This jigsaw method is achieved digitally, Hawtin-style: "Everything is really tailored; the tracks aren't really the tracks, it is all cut up, chopped and twisted." It's the antithesis to Omar-S's seemingly on-the-fly all-vinyl session. But while VonStroke's layered, maximalist approach may not find favour with purists, the result is so cleverly crafted, so moving and groovy, that it's difficult not to enjoy. The emphasis here is on bumping tech-house ala VonStroke's labels, laden with hip-swinging lows and warped sweeping mids, Crenshaw's nudge-wink sense of fun(k) joining the dots.
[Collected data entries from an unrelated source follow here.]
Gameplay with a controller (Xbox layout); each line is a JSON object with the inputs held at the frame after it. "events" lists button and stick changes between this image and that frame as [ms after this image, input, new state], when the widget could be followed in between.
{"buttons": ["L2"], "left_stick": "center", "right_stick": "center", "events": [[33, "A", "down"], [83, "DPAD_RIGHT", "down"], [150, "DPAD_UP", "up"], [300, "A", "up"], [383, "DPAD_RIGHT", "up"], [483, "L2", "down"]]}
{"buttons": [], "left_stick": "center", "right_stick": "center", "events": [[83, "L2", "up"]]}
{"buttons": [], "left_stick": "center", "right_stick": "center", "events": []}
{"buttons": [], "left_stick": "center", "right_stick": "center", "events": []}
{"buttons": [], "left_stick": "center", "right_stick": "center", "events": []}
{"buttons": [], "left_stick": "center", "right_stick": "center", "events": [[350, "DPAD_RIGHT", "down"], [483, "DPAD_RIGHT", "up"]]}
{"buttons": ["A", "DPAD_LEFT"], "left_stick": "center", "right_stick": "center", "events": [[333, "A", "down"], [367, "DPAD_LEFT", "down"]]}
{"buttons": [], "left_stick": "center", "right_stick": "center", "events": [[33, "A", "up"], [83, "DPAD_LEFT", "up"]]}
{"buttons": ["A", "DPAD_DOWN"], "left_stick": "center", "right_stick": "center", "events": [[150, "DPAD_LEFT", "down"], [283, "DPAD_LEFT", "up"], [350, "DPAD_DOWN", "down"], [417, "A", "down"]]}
This is clear from the off, a few chuckles breaking the ice before Ekkohaus barge in, a medley of "Cry Baby" and "The Healer" blending sax riff, vocal bites and bass bounce, a perfect lead-in to VonStroke’s own classy Bootsy rework "Yabadabadooza." The Playhouse cowbells of Holger Zilske's "Mes Yeux" fit beautifully, and a few bumps and kinks away so does Stimming, the tribal oompah "After Eight" effortlessly joyous, all two minutes of it. But VonStroke is careful, breaking up these hectic pile-ups, Voodeux's stunning "Just a Spoonful" bringing space and linearity when most needed. (Following with Italoboyz's gleeful gimmick "Bla Bla Bla" is equally just right.)
This delicate balance—between frenetic hyperactivity and measured depth, menacing gloom and jaunty skip—is gripping, particularly when VonStroke nearly blows it. By the time we reach Clara Moto's "Silently" the mood is frantic—vocalist Mimu madly babbling, Dinamoe's "Maceo" crashing away on top—and when all goes tilt, it's just the breather we need. The road home is similarly well-pitched: Studio Eins minimal from Donk Boys, Robag Wruhme's kitsch piano house and more Stimming before VonStroke's own curtain call, twinkling Detroit house cut "Aundy." It's an exhausting sugar-fuelled dodgem ride, but incredibly well-handled, and a delight from start to finish.